Oireachtas Joint and Select Committees

Tuesday, 8 January 2013

Joint Oireachtas Committee on Health and Children

Implementation of Government Decision Following Expert Group Report into Matters Relating to A, B and C v. Ireland

12:15 pm

Photo of Caoimhghín Ó CaoláinCaoimhghín Ó Caoláin (Cavan-Monaghan, Sinn Fein) | Oireachtas source

I join my colleagues in welcoming the witnesses and thank them for their contributions. Dr. Mahony stated that it is important for medical practitioners and women to be afforded the legal protection required to allow appropriate flexibility in making professional clinical decisions based on medical probability of risk to life. I take that to mean that such provisions would include all situations in which certainty indeed existed. I accept that probability would be the criterion on which the decision would be made. The expert group indicated that the State is obliged to provide precision as to the criteria by which a doctor should assess that risk. I take it Dr.
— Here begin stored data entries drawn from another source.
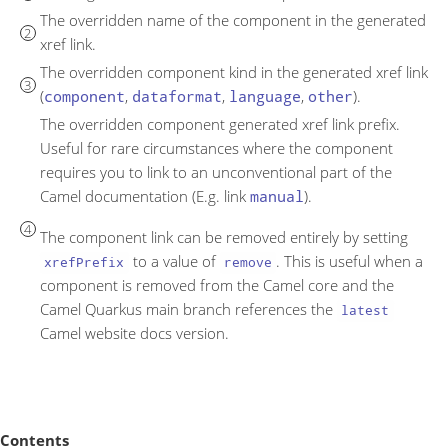
The overridden name of the component in the generated
xref link.
The overridden component kind in the generated xref link
(
component
,
dataformat
,
language
,
other
).
The overridden component generated xref link prefix.
Useful for rare circumstances where the component
requires you to link to an unconventional part of the
Camel documentation (E.g. link
manual
).
The component link can be removed entirely by setting
to a value of
. This is useful when a
xrefPrefix
remove
component is removed from the Camel core and the
Camel Quarkus main branch references the
latest
Camel website docs version.
Contents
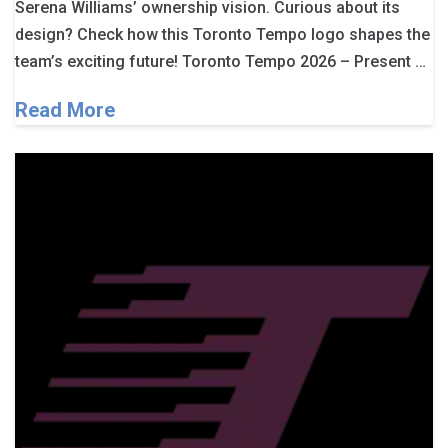
Serena Williams’ ownership vision. Curious about its
design? Check how this Toronto Tempo logo shapes the
team’s exciting future! Toronto Tempo 2026 – Present …
Read More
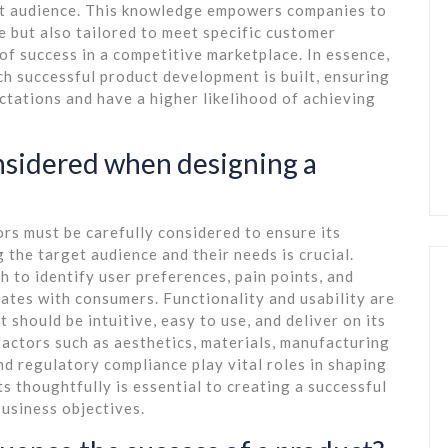
et audience. This knowledge empowers companies to
e but also tailored to meet specific customer
of success in a competitive marketplace. In essence,
h successful product development is built, ensuring
tations and have a higher likelihood of achieving
nsidered when designing a
rs must be carefully considered to ensure its
g the target audience and their needs is crucial.
to identify user preferences, pain points, and
ates with consumers. Functionality and usability are
should be intuitive, easy to use, and deliver on its
factors such as aesthetics, materials, manufacturing
and regulatory compliance play vital roles in shaping
s thoughtfully is essential to creating a successful
usiness objectives.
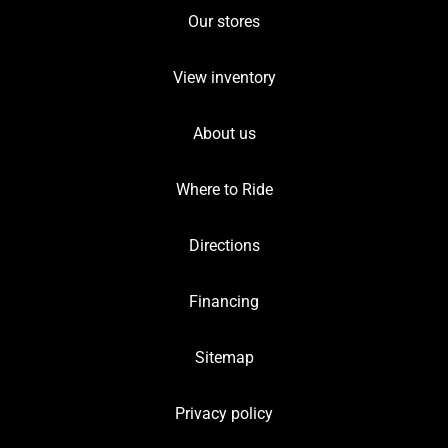
Our stores
View inventory
About us
Where to Ride
Directions
Financing
Sitemap
Privacy policy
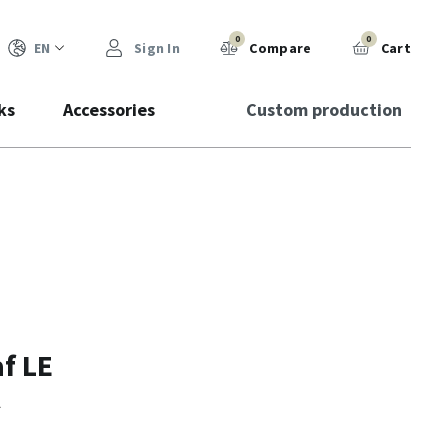
0
0
EN
Sign In
Compare
Cart
ks
Accessories
Custom production
f LE
1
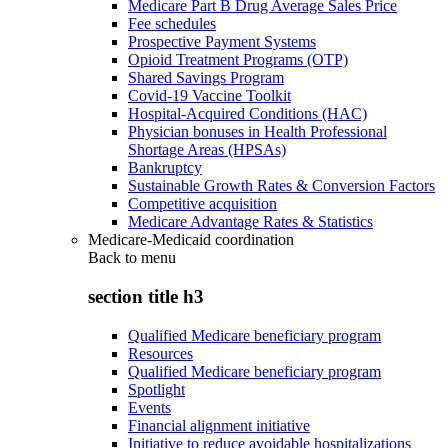
Medicare Part B Drug Average Sales Price
Fee schedules
Prospective Payment Systems
Opioid Treatment Programs (OTP)
Shared Savings Program
Covid-19 Vaccine Toolkit
Hospital-Acquired Conditions (HAC)
Physician bonuses in Health Professional
Shortage Areas (HPSAs)
Bankruptcy
Sustainable Growth Rates & Conversion Factors
Competitive acquisition
Medicare Advantage Rates & Statistics
Medicare-Medicaid coordination
Back to
menu
section title h3
Qualified Medicare beneficiary program
Resources
Qualified Medicare beneficiary program
Spotlight
Events
Financial alignment initiative
Initiative to reduce avoidable hospitalizations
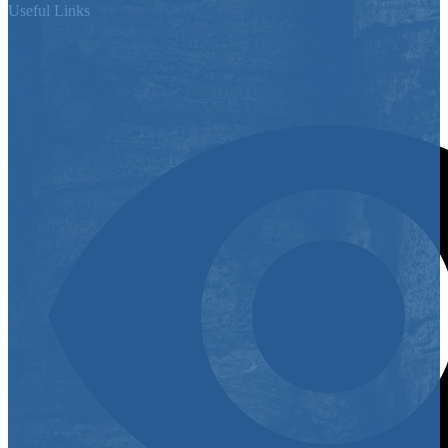
Useful Links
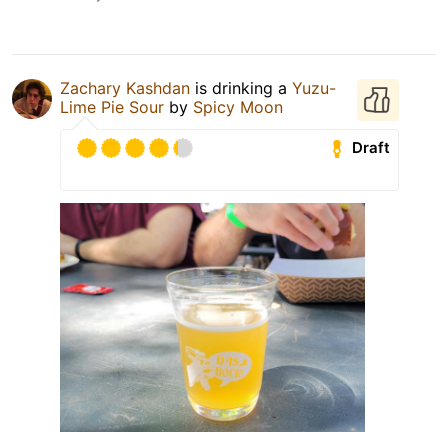
Zachary Kashdan
is drinking a
Yuzu-
Lime Pie Sour
by
Spicy Moon
Draft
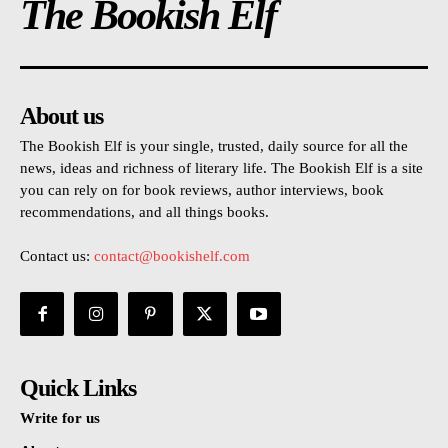
The Bookish Elf
About us
The Bookish Elf is your single, trusted, daily source for all the
news, ideas and richness of literary life. The Bookish Elf is a site
you can rely on for book reviews, author interviews, book
recommendations, and all things books.
Contact us:
contact@bookishelf.com
Quick Links
Write for us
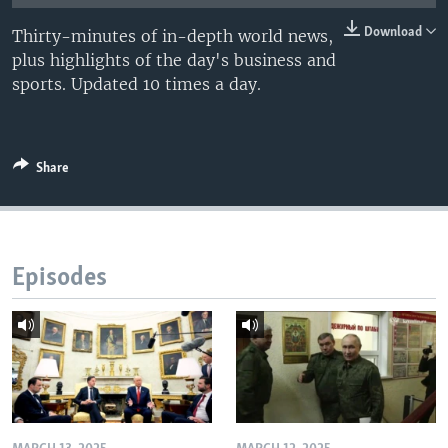
Download
Thirty-minutes of in-depth world news,
plus highlights of the day's business and
sports. Updated 10 times a day.
Share
Episodes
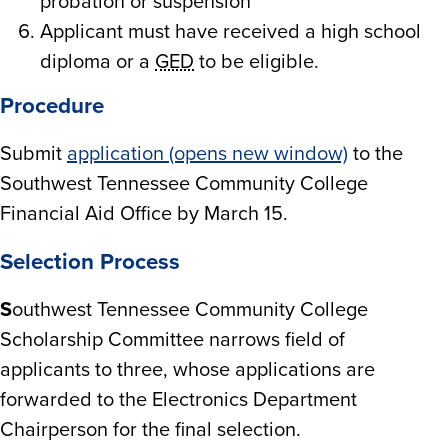
probation or suspension
Applicant must have received a high school
diploma or a
GED
to be eligible.
Procedure
Submit
application (opens new window)
to the
Southwest Tennessee Community College
Financial Aid Office by March 15.
Selection Process
S
outhwest Tennessee Community College
Scholarship Committee narrows field of
applicants to three, whose applications are
forwarded to the Electronics Department
Chairperson for the final selection.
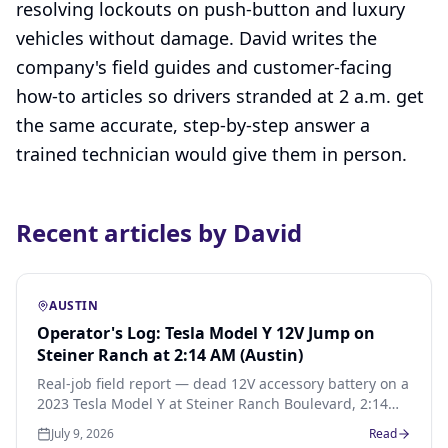
resolving lockouts on push-button and luxury
vehicles without damage. David writes the
company's field guides and customer-facing
how-to articles so drivers stranded at 2 a.m. get
the same accurate, step-by-step answer a
trained technician would give them in person.
Recent articles by David
AUSTIN
Operator's Log: Tesla Model Y 12V Jump on
Steiner Ranch at 2:14 AM (Austin)
Real-job field report — dead 12V accessory battery on a
2023 Tesla Model Y at Steiner Ranch Boulevard, 2:14
AM Sunday. Frunk pop, jump-pack boost, 33-minute
July 9, 2026
Read
arrival from downtown Austin, $75 flat.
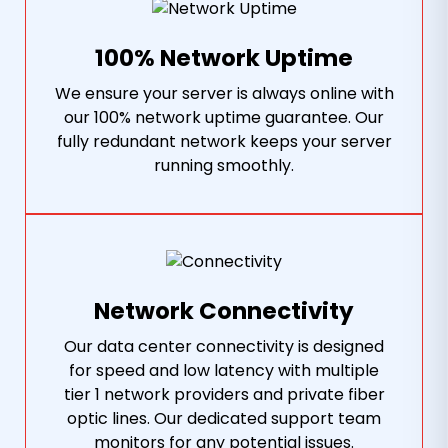
100% Network Uptime
We ensure your server is always online with
our 100% network uptime guarantee. Our
fully redundant network keeps your server
running smoothly.
Network Connectivity
Our data center connectivity is designed
for speed and low latency with multiple
tier 1 network providers and private fiber
optic lines. Our dedicated support team
monitors for any potential issues.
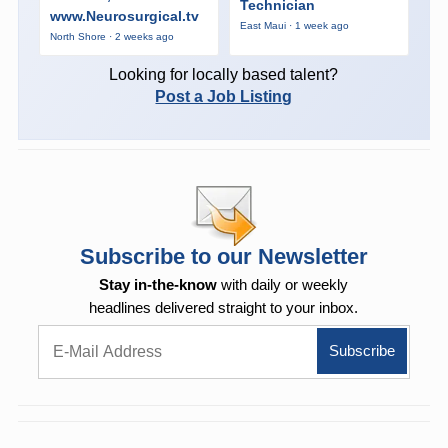
Technician
www.Neurosurgical.tv
East Maui · 1 week ago
North Shore · 2 weeks ago
Looking for locally based talent?
Post a Job Listing
Subscribe to our Newsletter
Stay in-the-know
with daily or weekly
headlines delivered straight to your inbox.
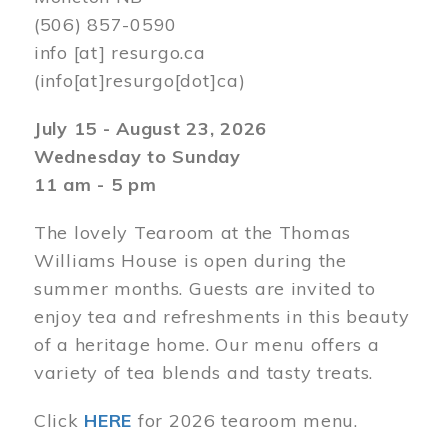
(506) 857-0590
info
[at]
resurgo.ca
(info[at]resurgo[dot]ca)
July 15 - August 23, 2026
Wednesday to Sunday
11 am - 5 pm
The lovely Tearoom at the Thomas
Williams House is open during the
summer months. Guests are invited to
enjoy tea and refreshments in this beauty
of a heritage home. Our menu offers a
variety of tea blends and tasty treats.
Click
HERE
for 2026 tearoom menu.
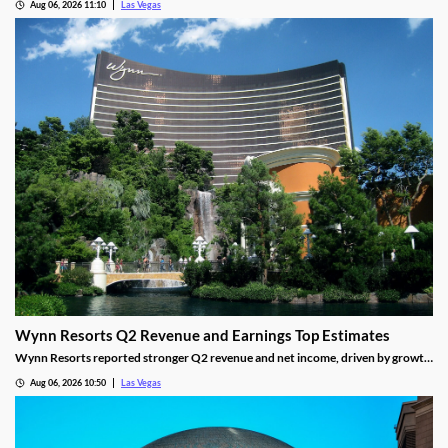
Aug 06, 2026 11:10
Las Vegas
Wynn Resorts Q2 Revenue and Earnings Top Estimates
Wynn Resorts reported stronger Q2 revenue and net income, driven by growth
in Macau and Las Vegas amid a resilient luxury travel market.
Aug 06, 2026 10:50
Las Vegas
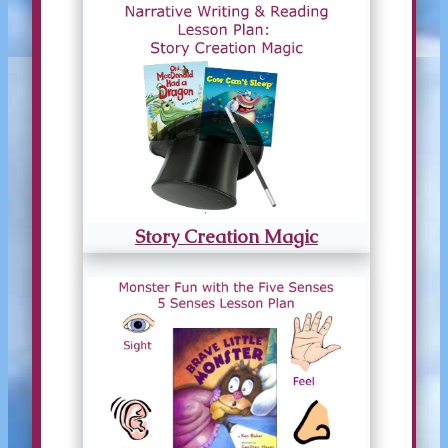
Story Creation Magic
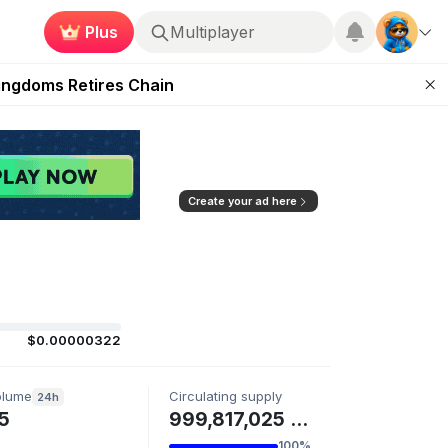
Plus
Multiplayer
 Unleashed Event
Kingdoms Retires Chain
ugust 27
pands Access
ear Zero
Create your ad here
$0.00000322
olume
Circulating supply
24h
5
999,817,025 GENCIT
100%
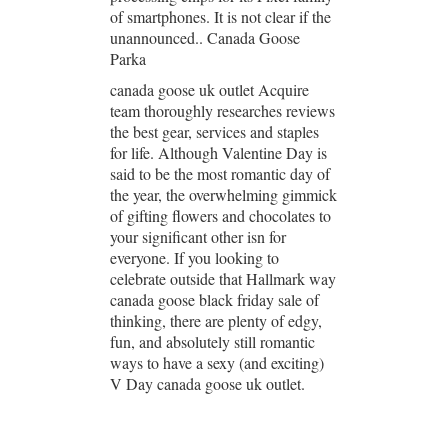
of smartphones. It is not clear if the
unannounced.. Canada Goose
Parka
canada goose uk outlet Acquire
team thoroughly researches reviews
the best gear, services and staples
for life. Although Valentine Day is
said to be the most romantic day of
the year, the overwhelming gimmick
of gifting flowers and chocolates to
your significant other isn for
everyone. If you looking to
celebrate outside that Hallmark way
canada goose black friday sale of
thinking, there are plenty of edgy,
fun, and absolutely still romantic
ways to have a sexy (and exciting)
V Day canada goose uk outlet.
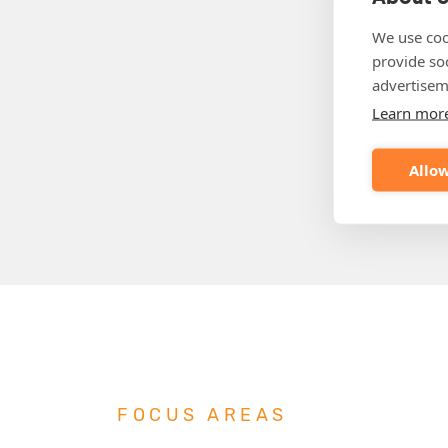
We use coo
provide so
advertisem
Learn mor
Allow
FOCUS AREAS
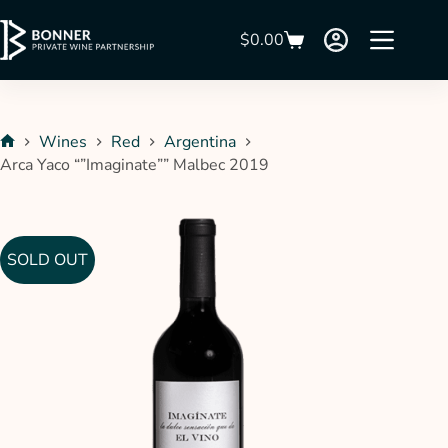
$
0.00
Wines
Red
Argentina
Arca Yaco “”Imaginate”” Malbec 2019
SOLD OUT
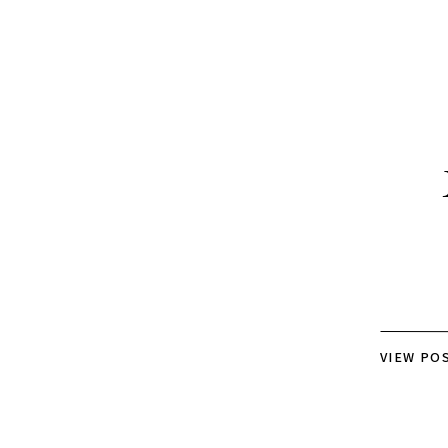
VIEW PO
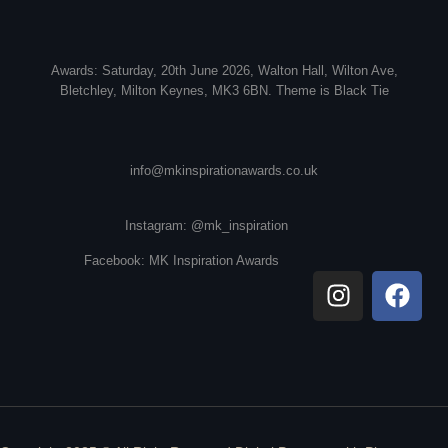
Awards: Saturday, 20th June 2026, Walton Hall, Wilton Ave,
Bletchley, Milton Keynes, MK3 6BN. Theme is Black Tie
info@mkinspirationawards.co.uk
Instagram: @mk_inspiration
Facebook: MK Inspiration Awards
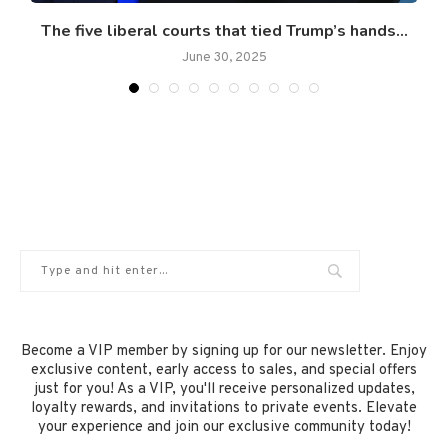
The five liberal courts that tied Trump’s hands...
June 30, 2025
Become a VIP member by signing up for our newsletter. Enjoy
exclusive content, early access to sales, and special offers
just for you! As a VIP, you'll receive personalized updates,
loyalty rewards, and invitations to private events. Elevate
your experience and join our exclusive community today!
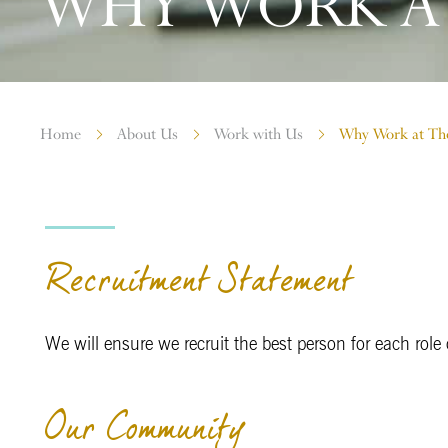
WHY WORK AT
Home
About Us
Work with Us
Why Work at Th
Recruitment Statement
We will ensure we recruit the best person for each role on
Our Community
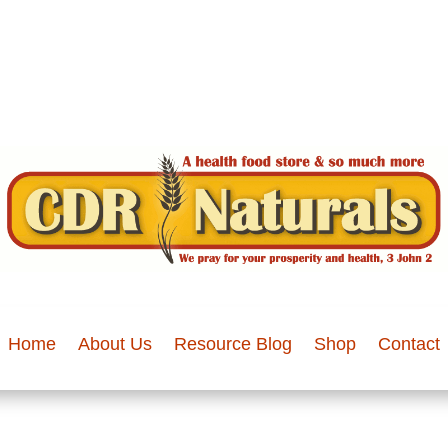
Home
About Us
Resource Blog
Shop
Contact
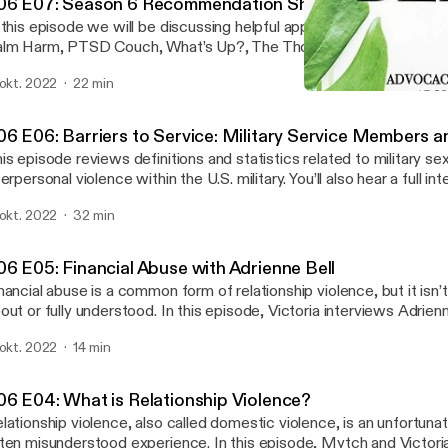
06 E07: Season 6 Recommendation Show
 this episode we will be discussing helpful apps for survivors to us
lm Harm, PTSD Couch, What’s Up?, The Thought Diary, The Gott
adspace. We love feedback! Please let us know what you think a
 okt. 2022
22 min
dcast. Our email is wgac@colostate.edu. And if you need to talk t
S06 E06: Barriers to Serv
ease call our Victim Assistance Team hotline (24/7) at (970) 492-
We Believe You
06 E06: Barriers to Service: Military Service Members 
is episode reviews definitions and statistics related to military se
terpersonal violence within the U.S. military. You’ll also hear a full in
ister, a veteran and student survivor, and Dr. Ben Schrader of Adul
 okt. 2022
32 min
terans Services at CSU. We love feedback! Please let us know wh
out the podcast. Our email is wgac@colostate.edu. And if you need
vocate, please call our Victim Assistance Team hotline (24/7) at
06 E05: Financial Abuse with Adrienne Bell
nancial abuse is a common form of relationship violence, but it isn’
out or fully understood. In this episode, Victoria interviews Adrienn
dependent financial planner who specializes in helping survivors id
 okt. 2022
14 min
om financial abuse. We love feedback! Please let us know what you
dcast. Our email is wgac@colostate.edu. And if you need to talk t
ease call our Victim Assistance Team hotline (24/7) at (970) 492-
06 E04: What is Relationship Violence?
lationship violence, also called domestic violence, is an unfortu
ten misunderstood experience. In this episode, Mytch and Victori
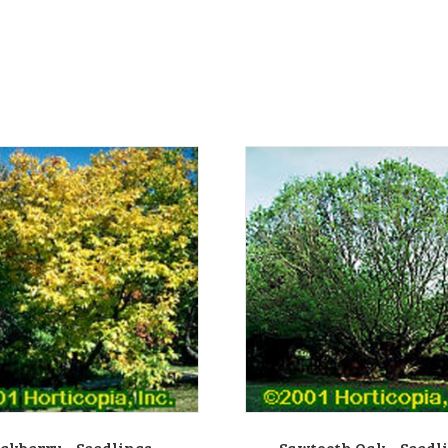
ckberry – Seedlings
Sawtooth Oak – Seedl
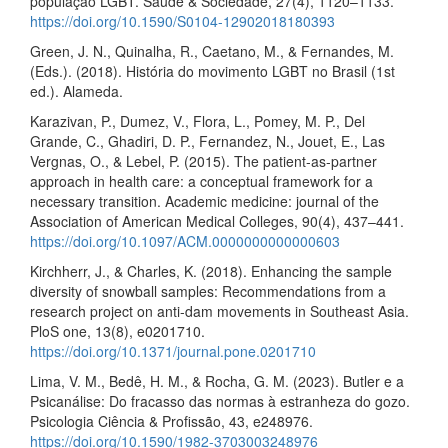
população LGBT. Saúde & Sociedade, 27(4), 1120–1133.
https://doi.org/10.1590/S0104-12902018180393
Green, J. N., Quinalha, R., Caetano, M., & Fernandes, M.
(Eds.). (2018). História do movimento LGBT no Brasil (1st
ed.). Alameda.
Karazivan, P., Dumez, V., Flora, L., Pomey, M. P., Del
Grande, C., Ghadiri, D. P., Fernandez, N., Jouet, E., Las
Vergnas, O., & Lebel, P. (2015). The patient-as-partner
approach in health care: a conceptual framework for a
necessary transition. Academic medicine: journal of the
Association of American Medical Colleges, 90(4), 437–441.
https://doi.org/10.1097/ACM.0000000000000603
Kirchherr, J., & Charles, K. (2018). Enhancing the sample
diversity of snowball samples: Recommendations from a
research project on anti-dam movements in Southeast Asia.
PloS one, 13(8), e0201710.
https://doi.org/10.1371/journal.pone.0201710
Lima, V. M., Bedê, H. M., & Rocha, G. M. (2023). Butler e a
Psicanálise: Do fracasso das normas à estranheza do gozo.
Psicologia Ciência & Profissão, 43, e248976.
https://doi.org/10.1590/1982-3703003248976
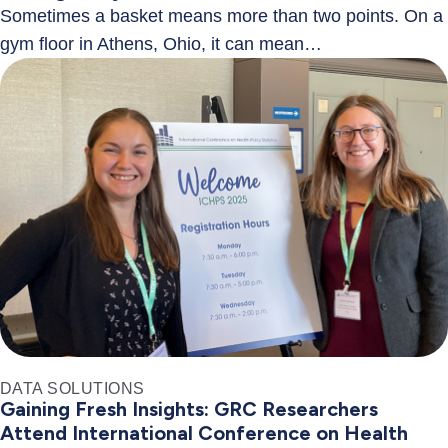
Sometimes a basket means more than two points. On a
gym floor in Athens, Ohio, it can mean…
DATA SOLUTIONS
Gaining Fresh Insights: GRC Researchers
Attend International Conference on Health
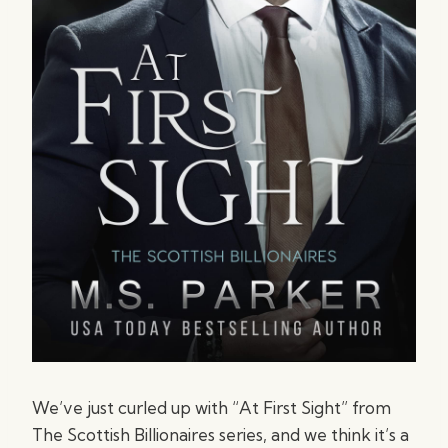
We’ve just curled up with “At First Sight” from
The Scottish Billionaires series, and we think it’s a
Mahony believes that greater precision is achievable. To what extent is precision possible given the complexities that regulation and legislation can present?

If a probability has been professionally asserted that a woman's life is at risk, how would the witnesses envisage the independent review system functioning? Surely it would need specific timeframes for its functionality. There is a lack of clarity on that matter. We raised this issue with the representatives from the Medical Council and I am anxious to hear the witnesses' views or ideas on this aspect of the expert group's recommendations.

We know that sections 58 and 59 of the 1861 Act remain in force in terms of absolute prohibition and associated criminal offences. In the witnesses' respective experiences, has the continued existence of this prohibition impaired or impacted on the decision making of fellow professionals?